### Document extract
Example: <ditavalref>
error conditions
This section is non-normative.
In this scenario, multiple, non-equivalent copies of the same resource name are created as a result of branch filtering. In addition, the process results in duplicate key names, making it impossible to reliably reference individual result topics.
Example
This section is non-normative.
The following map fragment contains several error conditions that result in name clashes:
<topicref href="a.dita" keys="a">
<ditavalref href="one.ditaval"/>
<ditavalref href="two.ditaval"/>
<topicref href="b.dita" keys="b"/>
</topicref>
<topicref href="a.dita"/>
<topicref href="c.dita" keys="c">
<ditavalref href="one.ditaval">
<ditavalmeta>
<dvrResourceSuffix>-token</dvrResourceSuffix>
</ditavalmeta>
</ditavalref>
<ditavalref href="two.ditaval">
<ditavalmeta>
<dvrResourceSuffix>-token</dvrResourceSuffix>
</ditavalmeta>
</ditavalref>
</topicref>
<topicref href="a.dita" keys="a"> <!-- a.dita to be filtered by one.ditaval -->
<topicref href="b.dita" keys="b"/> <!-- b.dita to be filtered by one.ditaval -->
</topicref>
<topicref href="a.dita" keys="a"> <!-- a.dita to be filtered by two.ditaval; key "a" ignored -->
<topicref href="b.dita" keys="b"/> <!-- b.dita to be filtered by two.ditaval; key "b" ignored -->
</topicref>
<topicref href="a.dita"/>
<topicref href="c-token.dita" keys="c">
<!-- c-token.ditaval to be filtered by one.ditaval -->
</topicref>
<topicref href="c-token.dita" keys="c">
<!-- c-token.ditaval to be filtered by two.ditaval, key "c" ignored -->
</topicref>
- The key names "a" and "b" are present in a branch that will be duplicated. No key scope is introduced for either version of the branch, meaning that the keys will be duplicated. Because there can only be one effective key definition for "a" or "b", it only is possible to reference one version of the topic using keys.

### Provided material

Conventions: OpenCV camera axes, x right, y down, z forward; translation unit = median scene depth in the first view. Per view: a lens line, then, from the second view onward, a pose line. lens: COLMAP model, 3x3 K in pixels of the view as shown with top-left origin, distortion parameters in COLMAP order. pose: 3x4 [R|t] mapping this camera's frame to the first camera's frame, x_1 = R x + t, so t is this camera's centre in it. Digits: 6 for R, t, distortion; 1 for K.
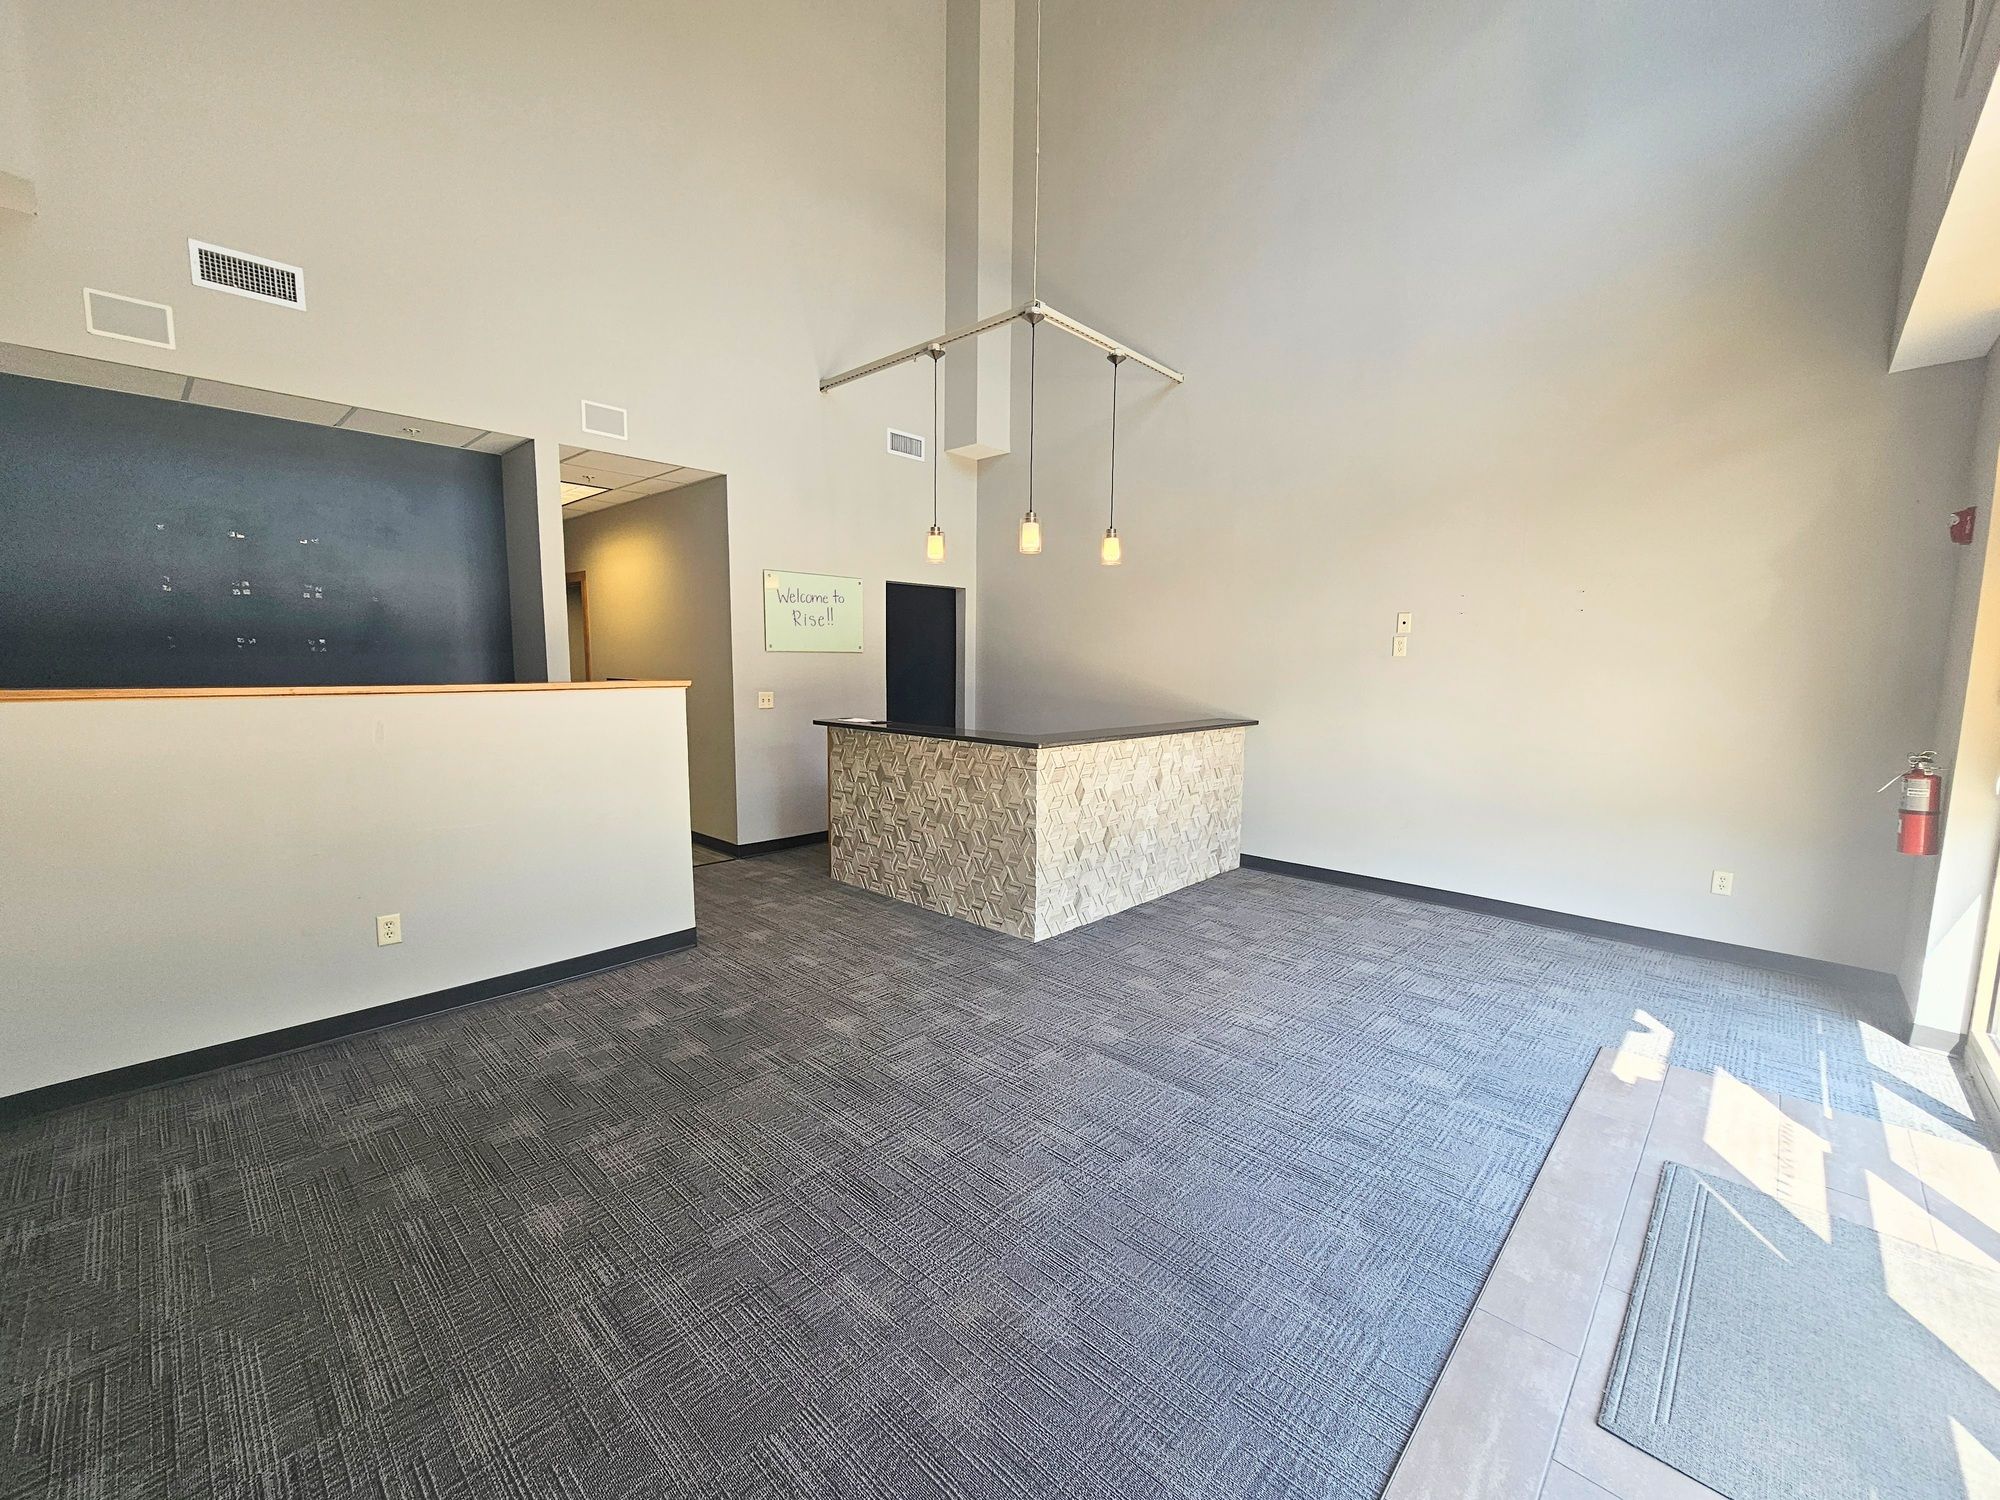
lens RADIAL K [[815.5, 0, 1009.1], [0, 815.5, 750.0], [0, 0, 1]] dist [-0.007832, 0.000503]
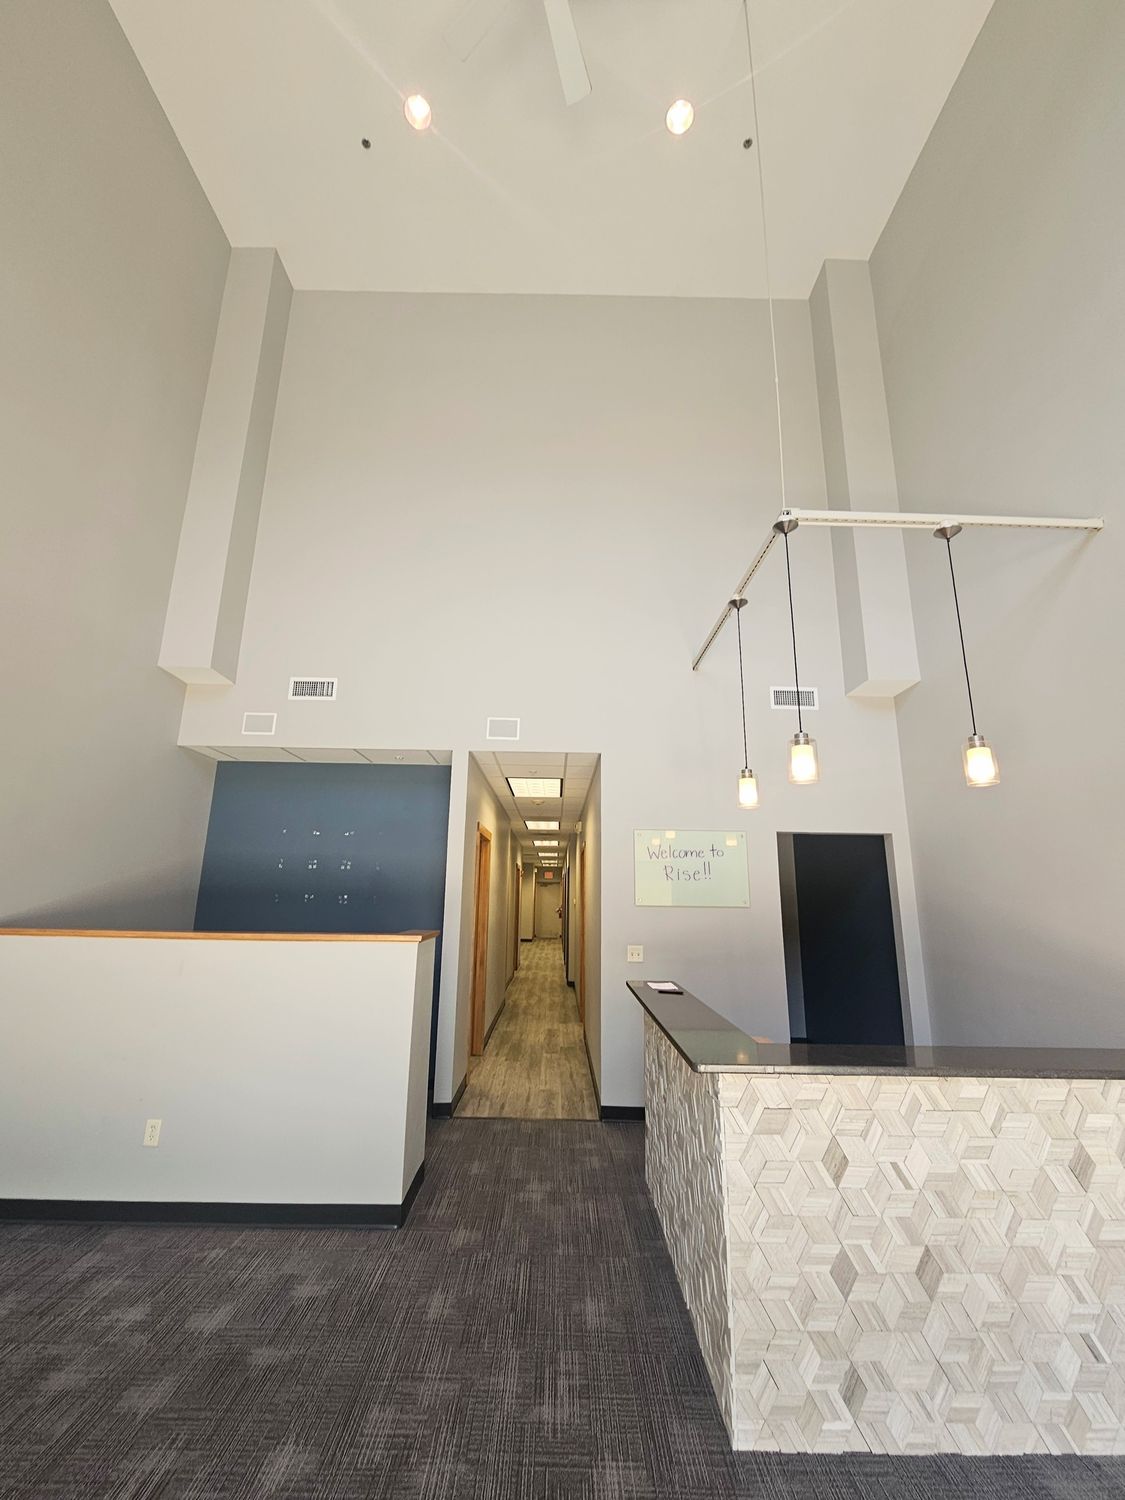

### Task description
Pick up the text on <ditavalref> error conditions after its final sentence and continue it.

### Reply to the exercise
- The key name "c" is present on another branch that will be duplicated, resulting in the same problem.
- The file c.dita is filtered with two sets of conditions, each of which explicitly maps the filtered resource to c-token.dita. This is an error condition that processors need to report.
- In situations where resource names map directly to output file names, such as an HTML5
rendering that creates files based on the original resource name, the following name
conflicts also occur. In this case a processor would need to report an error, use an
alternate naming scheme, or both:
- a.dita generates a.html using three alternate set of conditions. One version uses one.ditaval, one version uses two.ditaval, and the third version uses no filtering.
- b.dita generates b.html using two alternate set of conditions. One version uses one.ditaval, and the other version uses two.ditaval.